Problem to work on:
Only the lines from the top of the listing below to the line that has "## Theft Control" should be echoed, with both ends kept and pictures left out.

Recorded information:
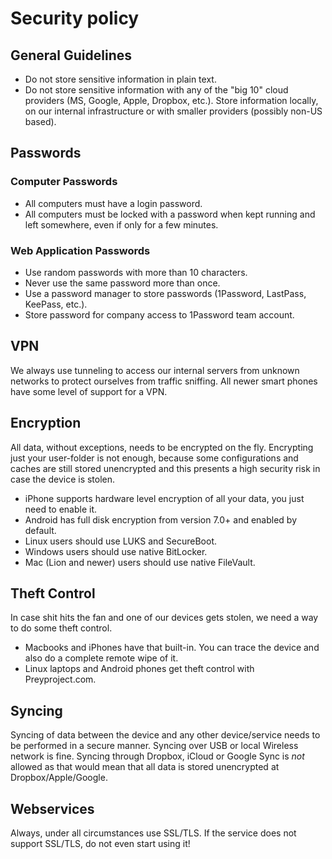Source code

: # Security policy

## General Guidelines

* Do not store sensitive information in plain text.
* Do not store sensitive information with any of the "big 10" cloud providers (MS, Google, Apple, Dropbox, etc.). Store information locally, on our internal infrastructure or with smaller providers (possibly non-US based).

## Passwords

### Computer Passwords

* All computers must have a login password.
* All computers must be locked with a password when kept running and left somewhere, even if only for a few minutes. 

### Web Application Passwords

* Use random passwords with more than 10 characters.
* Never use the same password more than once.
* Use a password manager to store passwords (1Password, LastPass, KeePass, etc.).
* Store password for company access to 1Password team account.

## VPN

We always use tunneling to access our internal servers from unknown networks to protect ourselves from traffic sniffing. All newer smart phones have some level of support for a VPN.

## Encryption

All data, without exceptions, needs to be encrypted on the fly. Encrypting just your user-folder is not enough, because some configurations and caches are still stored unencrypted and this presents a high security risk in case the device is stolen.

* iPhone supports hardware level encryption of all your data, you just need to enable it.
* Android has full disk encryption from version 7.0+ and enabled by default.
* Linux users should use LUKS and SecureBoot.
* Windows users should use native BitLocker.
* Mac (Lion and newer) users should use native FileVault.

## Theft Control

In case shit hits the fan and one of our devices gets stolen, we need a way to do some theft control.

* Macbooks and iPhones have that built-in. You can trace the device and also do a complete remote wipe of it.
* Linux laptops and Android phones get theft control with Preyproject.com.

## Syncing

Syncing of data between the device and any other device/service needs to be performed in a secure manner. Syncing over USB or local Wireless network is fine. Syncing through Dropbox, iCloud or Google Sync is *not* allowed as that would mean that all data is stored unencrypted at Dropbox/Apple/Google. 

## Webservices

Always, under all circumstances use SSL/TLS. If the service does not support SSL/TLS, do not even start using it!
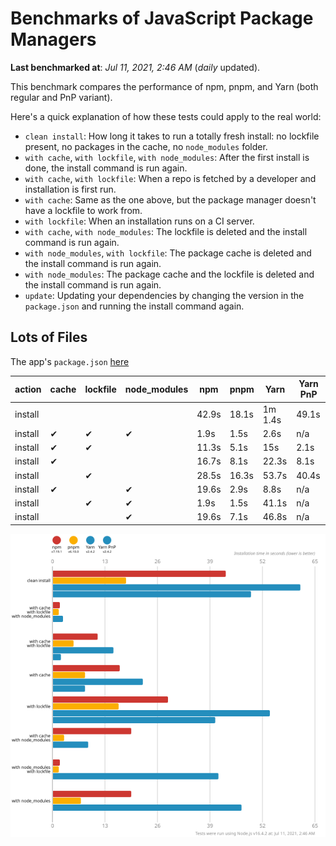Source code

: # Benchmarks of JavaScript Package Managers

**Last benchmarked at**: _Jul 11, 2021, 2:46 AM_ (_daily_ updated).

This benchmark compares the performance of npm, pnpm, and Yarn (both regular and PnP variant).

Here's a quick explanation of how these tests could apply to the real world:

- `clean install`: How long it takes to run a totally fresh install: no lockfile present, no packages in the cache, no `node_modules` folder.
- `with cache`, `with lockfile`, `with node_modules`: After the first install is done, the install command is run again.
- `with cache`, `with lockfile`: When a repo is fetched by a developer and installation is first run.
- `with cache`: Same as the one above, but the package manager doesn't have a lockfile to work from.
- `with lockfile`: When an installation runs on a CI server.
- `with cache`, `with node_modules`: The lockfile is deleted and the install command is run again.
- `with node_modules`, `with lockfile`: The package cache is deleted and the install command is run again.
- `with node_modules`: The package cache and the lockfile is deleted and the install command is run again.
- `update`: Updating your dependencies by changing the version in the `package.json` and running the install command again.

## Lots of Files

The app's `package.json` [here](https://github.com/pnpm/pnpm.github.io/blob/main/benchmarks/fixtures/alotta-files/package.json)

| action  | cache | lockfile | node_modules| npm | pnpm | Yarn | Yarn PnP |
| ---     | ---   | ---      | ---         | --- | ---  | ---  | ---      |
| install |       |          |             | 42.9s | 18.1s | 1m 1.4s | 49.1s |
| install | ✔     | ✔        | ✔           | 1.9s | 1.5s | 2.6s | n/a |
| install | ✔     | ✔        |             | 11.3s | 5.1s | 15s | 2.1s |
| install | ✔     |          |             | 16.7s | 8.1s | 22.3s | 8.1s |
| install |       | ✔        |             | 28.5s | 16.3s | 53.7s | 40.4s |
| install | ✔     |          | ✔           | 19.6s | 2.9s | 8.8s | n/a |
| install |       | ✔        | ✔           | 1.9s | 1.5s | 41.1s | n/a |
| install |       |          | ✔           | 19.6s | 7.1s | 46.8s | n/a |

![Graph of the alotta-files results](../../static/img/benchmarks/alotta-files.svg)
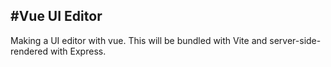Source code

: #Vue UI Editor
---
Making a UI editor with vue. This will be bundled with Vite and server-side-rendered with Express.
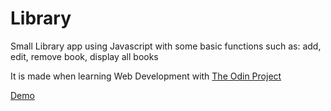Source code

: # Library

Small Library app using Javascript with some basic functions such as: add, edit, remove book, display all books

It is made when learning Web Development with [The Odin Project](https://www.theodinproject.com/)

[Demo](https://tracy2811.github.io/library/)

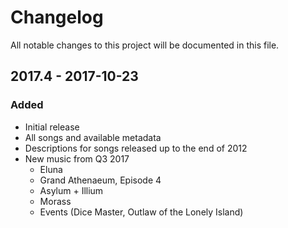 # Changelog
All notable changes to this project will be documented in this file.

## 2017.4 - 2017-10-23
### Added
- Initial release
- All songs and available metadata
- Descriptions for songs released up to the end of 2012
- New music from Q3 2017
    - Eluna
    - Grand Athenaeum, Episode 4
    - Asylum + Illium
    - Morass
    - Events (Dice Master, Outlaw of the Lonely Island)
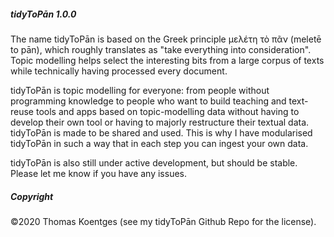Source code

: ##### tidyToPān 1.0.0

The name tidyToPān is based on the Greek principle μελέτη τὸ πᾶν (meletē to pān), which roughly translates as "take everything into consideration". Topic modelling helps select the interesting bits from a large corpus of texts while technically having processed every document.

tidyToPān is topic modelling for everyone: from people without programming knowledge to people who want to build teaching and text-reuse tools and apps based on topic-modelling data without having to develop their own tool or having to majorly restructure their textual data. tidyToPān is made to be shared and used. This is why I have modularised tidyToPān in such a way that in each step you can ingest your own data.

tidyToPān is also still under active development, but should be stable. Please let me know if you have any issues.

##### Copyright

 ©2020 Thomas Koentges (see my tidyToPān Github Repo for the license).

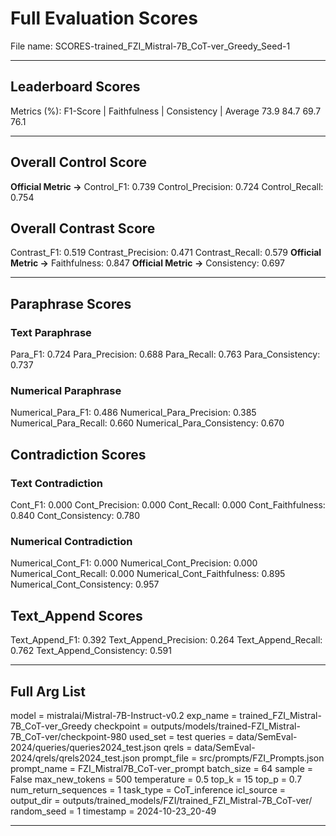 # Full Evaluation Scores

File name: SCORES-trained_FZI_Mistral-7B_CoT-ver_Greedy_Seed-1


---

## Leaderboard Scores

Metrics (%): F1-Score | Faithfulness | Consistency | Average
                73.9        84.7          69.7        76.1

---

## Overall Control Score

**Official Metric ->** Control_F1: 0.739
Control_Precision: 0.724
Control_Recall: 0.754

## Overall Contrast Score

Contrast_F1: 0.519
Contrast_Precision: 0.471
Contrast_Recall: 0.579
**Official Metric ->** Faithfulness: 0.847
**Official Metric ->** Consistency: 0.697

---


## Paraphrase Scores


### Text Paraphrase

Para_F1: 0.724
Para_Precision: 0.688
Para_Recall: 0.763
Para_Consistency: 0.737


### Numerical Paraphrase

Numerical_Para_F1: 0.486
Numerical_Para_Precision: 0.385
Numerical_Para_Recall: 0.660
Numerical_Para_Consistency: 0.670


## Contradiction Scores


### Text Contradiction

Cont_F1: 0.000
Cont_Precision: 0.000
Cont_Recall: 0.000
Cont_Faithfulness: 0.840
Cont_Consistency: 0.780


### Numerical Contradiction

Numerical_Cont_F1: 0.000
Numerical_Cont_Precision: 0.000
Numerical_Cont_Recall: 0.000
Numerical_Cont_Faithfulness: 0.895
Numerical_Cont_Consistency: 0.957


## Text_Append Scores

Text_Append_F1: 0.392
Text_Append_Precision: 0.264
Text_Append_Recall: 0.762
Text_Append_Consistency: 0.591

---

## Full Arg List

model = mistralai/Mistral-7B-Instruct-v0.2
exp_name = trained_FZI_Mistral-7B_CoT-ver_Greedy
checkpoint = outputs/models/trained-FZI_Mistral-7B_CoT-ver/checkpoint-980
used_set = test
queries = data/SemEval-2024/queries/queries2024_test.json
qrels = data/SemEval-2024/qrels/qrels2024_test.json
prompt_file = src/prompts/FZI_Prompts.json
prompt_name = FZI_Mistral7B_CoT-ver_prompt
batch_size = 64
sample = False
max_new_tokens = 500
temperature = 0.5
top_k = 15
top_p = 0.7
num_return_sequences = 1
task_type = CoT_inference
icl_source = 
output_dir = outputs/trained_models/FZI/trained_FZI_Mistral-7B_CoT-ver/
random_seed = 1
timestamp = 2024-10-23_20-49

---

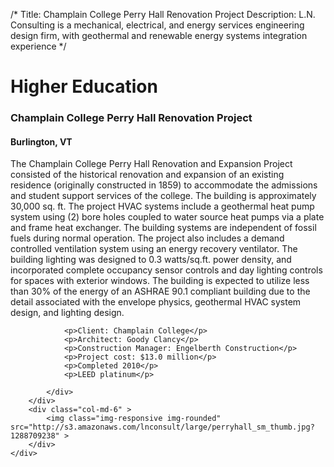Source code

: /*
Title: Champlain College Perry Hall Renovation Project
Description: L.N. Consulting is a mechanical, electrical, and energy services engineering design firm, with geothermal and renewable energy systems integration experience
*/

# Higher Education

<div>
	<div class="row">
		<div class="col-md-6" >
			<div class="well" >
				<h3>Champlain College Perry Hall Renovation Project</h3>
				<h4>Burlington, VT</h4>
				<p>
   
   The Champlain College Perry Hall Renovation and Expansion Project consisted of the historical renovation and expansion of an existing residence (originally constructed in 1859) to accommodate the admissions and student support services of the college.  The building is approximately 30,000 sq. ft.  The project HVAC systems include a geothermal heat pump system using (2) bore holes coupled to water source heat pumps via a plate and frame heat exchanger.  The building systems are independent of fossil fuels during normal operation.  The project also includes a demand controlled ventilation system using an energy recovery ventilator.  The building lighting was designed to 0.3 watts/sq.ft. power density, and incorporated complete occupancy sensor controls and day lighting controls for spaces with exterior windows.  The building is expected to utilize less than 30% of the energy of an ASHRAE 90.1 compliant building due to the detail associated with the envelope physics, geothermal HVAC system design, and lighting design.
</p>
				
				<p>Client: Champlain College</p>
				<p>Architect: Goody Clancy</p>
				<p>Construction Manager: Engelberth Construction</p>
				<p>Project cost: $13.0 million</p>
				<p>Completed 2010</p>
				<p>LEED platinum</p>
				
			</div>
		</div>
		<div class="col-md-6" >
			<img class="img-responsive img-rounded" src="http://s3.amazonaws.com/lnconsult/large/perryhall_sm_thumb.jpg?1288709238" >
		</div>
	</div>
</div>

Output of the task:
Source code

: # Security policy

## General Guidelines

* Do not store sensitive information in plain text.
* Do not store sensitive information with any of the "big 10" cloud providers (MS, Google, Apple, Dropbox, etc.). Store information locally, on our internal infrastructure or with smaller providers (possibly non-US based).

## Passwords

### Computer Passwords

* All computers must have a login password.
* All computers must be locked with a password when kept running and left somewhere, even if only for a few minutes. 

### Web Application Passwords

* Use random passwords with more than 10 characters.
* Never use the same password more than once.
* Use a password manager to store passwords (1Password, LastPass, KeePass, etc.).
* Store password for company access to 1Password team account.

## VPN

We always use tunneling to access our internal servers from unknown networks to protect ourselves from traffic sniffing. All newer smart phones have some level of support for a VPN.

## Encryption

All data, without exceptions, needs to be encrypted on the fly. Encrypting just your user-folder is not enough, because some configurations and caches are still stored unencrypted and this presents a high security risk in case the device is stolen.

* iPhone supports hardware level encryption of all your data, you just need to enable it.
* Android has full disk encryption from version 7.0+ and enabled by default.
* Linux users should use LUKS and SecureBoot.
* Windows users should use native BitLocker.
* Mac (Lion and newer) users should use native FileVault.

## Theft Control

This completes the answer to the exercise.